> [AIM]: Copy every line of the material below that contains the string "typed". Uppercase and lowercase letters count as different.

-- BEGIN MATERIAL FOR THIS EXERCISE --

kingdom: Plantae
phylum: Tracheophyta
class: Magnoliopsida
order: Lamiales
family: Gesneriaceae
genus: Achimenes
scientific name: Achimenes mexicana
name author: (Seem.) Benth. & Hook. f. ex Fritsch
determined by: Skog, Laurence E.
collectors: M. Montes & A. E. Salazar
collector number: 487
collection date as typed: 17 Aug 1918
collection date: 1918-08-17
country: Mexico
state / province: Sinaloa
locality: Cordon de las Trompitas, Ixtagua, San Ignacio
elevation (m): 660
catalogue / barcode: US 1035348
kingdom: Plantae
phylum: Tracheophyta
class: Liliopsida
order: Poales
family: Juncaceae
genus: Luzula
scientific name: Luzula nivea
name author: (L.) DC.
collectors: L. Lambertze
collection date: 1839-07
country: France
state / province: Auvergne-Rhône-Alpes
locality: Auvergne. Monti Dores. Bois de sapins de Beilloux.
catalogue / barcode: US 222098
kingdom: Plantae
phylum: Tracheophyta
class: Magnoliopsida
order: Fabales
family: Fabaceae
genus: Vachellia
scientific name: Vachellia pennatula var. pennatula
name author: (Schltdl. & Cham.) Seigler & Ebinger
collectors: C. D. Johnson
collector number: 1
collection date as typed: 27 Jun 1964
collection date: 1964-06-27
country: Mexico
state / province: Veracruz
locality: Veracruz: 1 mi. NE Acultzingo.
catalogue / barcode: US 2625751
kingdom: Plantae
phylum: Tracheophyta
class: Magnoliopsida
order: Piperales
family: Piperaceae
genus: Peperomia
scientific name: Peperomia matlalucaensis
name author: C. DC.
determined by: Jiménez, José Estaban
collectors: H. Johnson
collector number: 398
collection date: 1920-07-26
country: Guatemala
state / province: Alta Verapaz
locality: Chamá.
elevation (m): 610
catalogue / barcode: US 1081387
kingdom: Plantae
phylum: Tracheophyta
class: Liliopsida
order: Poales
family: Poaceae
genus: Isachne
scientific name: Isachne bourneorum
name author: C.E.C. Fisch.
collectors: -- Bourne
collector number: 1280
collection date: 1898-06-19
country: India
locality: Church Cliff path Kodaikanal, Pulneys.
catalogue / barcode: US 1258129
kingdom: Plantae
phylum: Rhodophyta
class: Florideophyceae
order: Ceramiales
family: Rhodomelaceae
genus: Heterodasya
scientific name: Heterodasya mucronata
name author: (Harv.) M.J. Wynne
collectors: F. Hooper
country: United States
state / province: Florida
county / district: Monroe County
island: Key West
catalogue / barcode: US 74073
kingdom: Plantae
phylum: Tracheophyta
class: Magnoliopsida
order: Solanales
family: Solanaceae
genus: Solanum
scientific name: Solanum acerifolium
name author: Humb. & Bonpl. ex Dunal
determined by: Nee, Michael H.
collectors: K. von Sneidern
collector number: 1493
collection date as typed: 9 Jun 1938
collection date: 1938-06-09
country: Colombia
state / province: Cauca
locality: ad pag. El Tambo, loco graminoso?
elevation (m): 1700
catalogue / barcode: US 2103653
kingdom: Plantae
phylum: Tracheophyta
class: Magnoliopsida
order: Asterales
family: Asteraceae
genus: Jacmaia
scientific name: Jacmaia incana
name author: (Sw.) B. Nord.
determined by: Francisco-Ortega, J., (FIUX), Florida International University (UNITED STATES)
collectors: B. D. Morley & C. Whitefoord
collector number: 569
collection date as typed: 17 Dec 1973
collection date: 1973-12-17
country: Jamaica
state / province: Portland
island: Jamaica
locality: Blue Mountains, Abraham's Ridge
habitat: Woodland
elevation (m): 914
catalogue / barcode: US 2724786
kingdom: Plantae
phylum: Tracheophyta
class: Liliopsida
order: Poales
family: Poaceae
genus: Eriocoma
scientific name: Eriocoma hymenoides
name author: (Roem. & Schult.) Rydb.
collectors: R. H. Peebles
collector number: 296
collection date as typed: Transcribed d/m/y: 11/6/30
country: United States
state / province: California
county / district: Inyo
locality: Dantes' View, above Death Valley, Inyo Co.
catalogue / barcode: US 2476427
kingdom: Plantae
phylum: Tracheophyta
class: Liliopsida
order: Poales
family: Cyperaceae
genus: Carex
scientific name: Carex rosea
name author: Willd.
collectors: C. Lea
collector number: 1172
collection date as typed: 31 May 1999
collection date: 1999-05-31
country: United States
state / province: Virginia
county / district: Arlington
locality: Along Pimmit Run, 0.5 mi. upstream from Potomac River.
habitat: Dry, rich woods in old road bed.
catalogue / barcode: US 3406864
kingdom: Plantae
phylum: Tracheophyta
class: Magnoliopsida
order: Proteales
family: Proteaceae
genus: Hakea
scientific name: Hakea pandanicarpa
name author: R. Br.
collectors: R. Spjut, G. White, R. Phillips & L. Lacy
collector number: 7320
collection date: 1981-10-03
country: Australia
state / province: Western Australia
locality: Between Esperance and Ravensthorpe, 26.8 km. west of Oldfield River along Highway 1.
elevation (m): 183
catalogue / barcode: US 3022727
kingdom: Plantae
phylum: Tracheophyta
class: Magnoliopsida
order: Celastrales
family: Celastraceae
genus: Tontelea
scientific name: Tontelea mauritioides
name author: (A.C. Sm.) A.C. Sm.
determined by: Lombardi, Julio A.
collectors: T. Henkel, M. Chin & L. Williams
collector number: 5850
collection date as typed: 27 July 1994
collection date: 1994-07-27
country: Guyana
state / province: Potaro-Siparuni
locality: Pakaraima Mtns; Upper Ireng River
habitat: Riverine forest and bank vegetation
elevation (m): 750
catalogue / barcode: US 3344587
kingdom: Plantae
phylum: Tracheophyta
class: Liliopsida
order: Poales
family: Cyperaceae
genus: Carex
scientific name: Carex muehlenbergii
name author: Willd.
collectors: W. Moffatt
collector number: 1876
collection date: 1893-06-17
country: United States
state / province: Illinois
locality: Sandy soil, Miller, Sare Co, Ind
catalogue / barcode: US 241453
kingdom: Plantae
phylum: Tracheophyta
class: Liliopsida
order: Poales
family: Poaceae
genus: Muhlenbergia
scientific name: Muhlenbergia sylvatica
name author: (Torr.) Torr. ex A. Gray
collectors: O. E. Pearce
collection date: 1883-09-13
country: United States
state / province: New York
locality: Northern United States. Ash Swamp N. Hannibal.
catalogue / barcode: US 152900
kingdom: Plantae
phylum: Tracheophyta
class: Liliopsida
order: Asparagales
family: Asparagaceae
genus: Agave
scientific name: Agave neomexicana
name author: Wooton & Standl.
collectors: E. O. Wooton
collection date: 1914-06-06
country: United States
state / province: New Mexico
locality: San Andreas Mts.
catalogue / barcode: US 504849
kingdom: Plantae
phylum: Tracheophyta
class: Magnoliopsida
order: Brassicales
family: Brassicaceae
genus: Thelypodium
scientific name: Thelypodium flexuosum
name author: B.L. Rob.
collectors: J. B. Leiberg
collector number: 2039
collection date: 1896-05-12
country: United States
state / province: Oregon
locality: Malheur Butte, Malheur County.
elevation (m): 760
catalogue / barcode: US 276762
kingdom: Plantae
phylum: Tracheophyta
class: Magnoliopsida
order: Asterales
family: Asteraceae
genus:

-- END MATERIAL FOR THIS EXERCISE --

> [SOLUTION TO THIS PROBLEM]:
collection date as typed: 17 Aug 1918
collection date as typed: 27 Jun 1964
collection date as typed: 9 Jun 1938
collection date as typed: 17 Dec 1973
collection date as typed: Transcribed d/m/y: 11/6/30
collection date as typed: 31 May 1999
collection date as typed: 27 July 1994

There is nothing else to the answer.